而看到黃瓊面沉似水,明顯是強壓著火氣的樣子。皇長子雖說有些不明白,為何自己那些叔叔,到自己這個年紀孩子都搞出好幾個的都有。怎麼到了自己這裡,自己只是喜歡上一個女孩子,自己這位皇帝老子怎麼如此生氣?但知道,若是今兒不說服自己這位皇帝老子,那個女孩,將來可能面對的後果是什麼。咬了咬牙的道:“父皇,並非是兒臣被女色蒙了心智。”

“兒臣當初,在兩川遊歷的時候偶感風寒。因為兒臣自幼與段姨娘習武,身子骨一向康健,尋常連一場傷風都沒有。所以兒臣對這次風寒,便有些大意了。結果不成想,不到三日便高燒不退。兒臣身邊的侍衛,多方尋找名醫診治,都未能將兒臣治好。菲兒是兒臣當時祖住房東,與祖父學了一些醫術。發現兒臣的病,雖說幾經請名醫診治,非但未見好反而越治越重。”

“便親手為兒臣配藥,每日裡面去成都城外為兒臣尋找草藥。好不容易退燒,卻沒有想到去年一場秋雨,將高燒又引起了起來。無論是針灸,用冷水敷都不退燒。到了最後,便是連湯藥都灌不下去。在束手無策的情況之下,還是菲兒豁出了自己身子,才幫著兒子將高燒降了下來的。兒臣雖說年紀還小,可也知道做人要有責任心。這也是父皇一直教導兒臣的道理。”

“菲兒對兒臣有恩,並為了兒臣毀了名節,兒臣絕對不能辜負了她。原本菲兒不想與兒臣回來。因為她認為兒臣,一看便是出身大戶人家,可她卻只是一個以賣草藥為生的孤女,配不上兒臣的名門顯戶。

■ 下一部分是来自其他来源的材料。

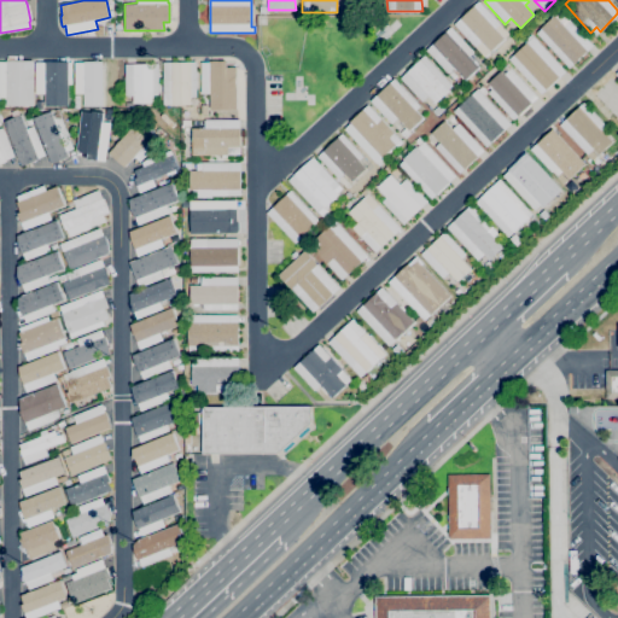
[(484,58),(454,24),(478,1),(508,34),(484,58)]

還是兒臣苦苦相求,才最終說服她,願意跟著兒臣回京。父皇,兒臣自幼讀書,明白為人者為國盡忠,為子盡孝。做人要講道理,更不能做辜負良心的事情來。”

“菲兒於兒臣有救命之恩,為了救兒臣更是毀了自己的清白。兒臣更不可能辜負她。兒臣也知道,身為皇子,親事是不能自己做出的。兒臣將來的妻子,只能由父皇來指婚。兒臣此舉,實在有愧於父皇多年的教導。但兒臣也懇求父皇,求父皇答應兒臣與菲兒的親事。菲兒雖說出身沒有那些官宦人家的女兒貴胄,可父皇不也常說,其實人出生以來都是平等的。”

聽著兒子這番幾近哀求的話,黃瓊一時有些語塞。他也相信,這個兒子是不會騙自己的。可對於這種先斬後奏的事情,黃瓊要說滿意壓根就不可能。尤其是自己的不滿意,也並不全是因為那個女子的問題。當初自己培養皇長子與皇次子,便註定了他們都不會與那些名門大戶聯姻。他們將來正妃,自己只會從大儒,或是低階的文官之中的挑選,豪門大戶不會考慮。

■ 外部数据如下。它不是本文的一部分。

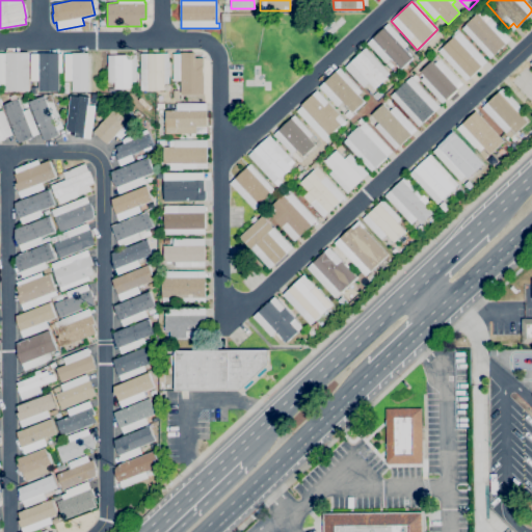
[(489,59),(461,29),(466,25),(464,25),(482,8),(510,40),(489,59)]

自己生氣,不是因為這個女子出身的原因。自己心中的怒火,一個是因為這孩子,居然悄無聲息的便將人帶回來。給自己來了一個先斬後奏。二是因為,他才多大一點。今年才十五歲,離著本朝規定的皇子大婚,還差了三歲。身子骨,還沒有完全的長成,就有了男女之情。不僅牽扯到他學習精力,對身體發育也不好。自己那些兄弟,雖說這個年紀當爹的大有人在。

可那些人是那些人,不是自己的兒子,更不是自己選定的繼承人中一個。自己接受不了,自己兒子無論是在身體,還是在精神上都沒有成熟的情況之下。這麼大一點,就談感情上的事情。三是因為那個女子不是出身高低,而是壓根就出身不明。他這麼就給領回來了。四也是最為關鍵一點,他放著自己交給他的事情不做。因為一個女人,在成都待了足足幾個月。

如此的兒女情長,怎麼能夠承擔大事?自己雖說也不贊同,提上褲子就不認人的做法。可為了一個女子,便一停留一地數月,這一點黃瓊絕對不贊同。就算他想負責,可也不用耽擱這麼久。看著一臉倔強的兒子,黃瓊疲憊的捏了捏鼻樑。卻是了無興趣的擺了擺手,讓他先回去見他母親。至於那個女子的真正身份,自己得找高懷遠好好的問問。黃瓊隱隱有些擔心。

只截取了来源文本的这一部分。